Exercise text section start

Yes, many politicians embrace informality, but they rarely rise above local office. Candidates with nick names like "Skip" and "Bud" (always with quotes on their road signs) are fine for county sheriff, but they are rarer at the federal level. Or, at least they were - we seem to be coming full circle. The last truly informal-named president we had was Jimmy Carter. Bill Clinton found a Third Way on this issue: He did not go by William but he did not answer to Billy either. Can you imagine calling him "Billy Clinton"?

This ambivalence reflects that going informal is a trade-off. It's folksy and friendly, but you lose gravitas to get it. In our society, men can take that hit more easily, but it was still difficult for Bill Clinton. He knew his boyish looks were a double-edged sword. In 1992, he was still called "the boy governor" by some and his staffers were dismissed as inexperienced "kids." In short, he initially had trouble being taken seriously.

Needless to say, this balancing act would be significantly more difficult for Hillary Rodham Clinton who had already weathered considerable flack for incorporating her maiden name (since dropped). "What's in a name?" became a loaded question, a kind of minefield for her. Therefore, it was not unreasonable for Senator Clinton's supporters to be sensitive to perceived slights. Looking back, everyone had valid points.

This year's charges of sexism were similarly mixed. Some were righteous and some were ridiculous. But some only needed slight tweaking to shift them from obviously wrong to indisputably true.

One of the more forgivable reflexes was conflating things that were inherently sexist with things that are not but are nevertheless magnified by sexism. These are things both sexes experience but do not experience equally because they are exponentially worse for women - like the name thing above. Sentences that began with the words "No male candidate would get criticized for _____" heralded many easily debunked claims.

Take hair for example. No male candidate would get criticized for his hair? Please. We make fun of Donald Trump's fake hair and Bernie Sanders' crazy hair. In high school, I made fun of Ronald Reagan's Grecian Formula pompadour. I am a sometime political cartoonist. We mock male politician's appearance all the time. Trump's orange complexion is fair game. Ditto with his tiny hands. That's politics. Is it worse for women? No doubt.(1) And that is what you should say instead: Patriarchy makes everything harder.

Incidentally, Bernie Sanders emphatically agrees that it is "absolutely wrong" that women are criticized more than men for their appearance. He has no patience for trivial questions about appearance in general. Of course, some twisted his take into sexism just the same. But I digress.

Likability is another example. It is absolutely bonkers to insist that nobody cares about the likability of male candidates. On "Full Frontal," Samantha Bee did a devastating segment on how Ted Cruz was so loathed by his colleagues that even fellow conservatives cannot stand to be in the same room with him. Personality has always been a topic of political discourse. We talked about how Al Gore, John Kerry, and Mitt Romney were "wooden" or how Richard Nixon, like Ted Cruz, was widely despised in his own party.

We also remember that Ronald Reagan was pretty popular even though his politics were not. There was a cognitive disconnect between Ronnie's genial personality and his callous policies - which thereby enabled those policies.(2) Centrist Democrats love trotting out the conservative conceit that voters were "tired of big government" in the 1980s, but there was actually nothing ideological about Republican presidential wins during that decade. Both polls and congressional elections showed no shift in political attitudes: Reagan benefited only from his personality and the economy.

Exercise text section end
Record set section start

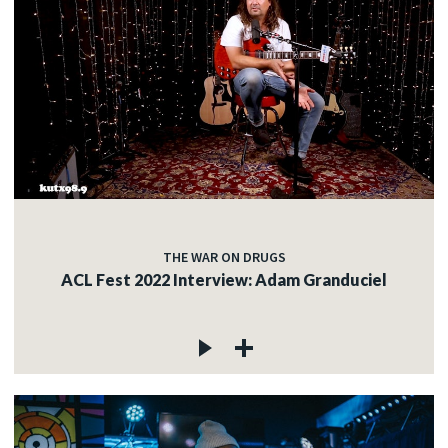
THE WAR ON DRUGS
ACL Fest 2022 Interview: Adam Granduciel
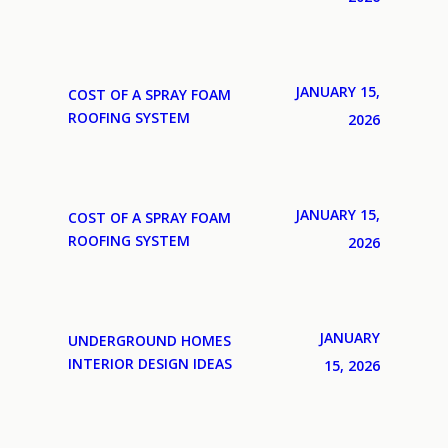
JANUARY 15,
COST OF A SPRAY FOAM
ROOFING SYSTEM
2026
JANUARY 15,
COST OF A SPRAY FOAM
ROOFING SYSTEM
2026
JANUARY
UNDERGROUND HOMES
INTERIOR DESIGN IDEAS
15, 2026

Record set section end

**Tasks:**
a: Using the essay on politicians' names and sexism, decide whether each statement agrees with it: (i) Jimmy Carter was the last truly informal-named president; (ii) Bill Clinton answered to "Billy"; (iii) Bernie Sanders thinks it is acceptable that women are criticized more than men for their appearance. For each, answer yes or no and quote the deciding words.
b: Return the part of the essay on politicians' names and sexism from "This ambivalence reflects" to "had valid points.", copied exactly.

**Results for each task:**
a:
(i) Yes: "The last truly informal-named president we had was Jimmy Carter."
(ii) No: "He did not go by William but he did not answer to Billy either."
(iii) No: "Bernie Sanders emphatically agrees that it is "absolutely wrong" that women are criticized more than men for their appearance."

b:
This ambivalence reflects that going informal is a trade-off. It's folksy and friendly, but you lose gravitas to get it. In our society, men can take that hit more easily, but it was still difficult for Bill Clinton. He knew his boyish looks were a double-edged sword. In 1992, he was still called "the boy governor" by some and his staffers were dismissed as inexperienced "kids." In short, he initially had trouble being taken seriously.

Needless to say, this balancing act would be significantly more difficult for Hillary Rodham Clinton who had already weathered considerable flack for incorporating her maiden name (since dropped). "What's in a name?" became a loaded question, a kind of minefield for her. Therefore, it was not unreasonable for Senator Clinton's supporters to be sensitive to perceived slights. Looking back, everyone had valid points.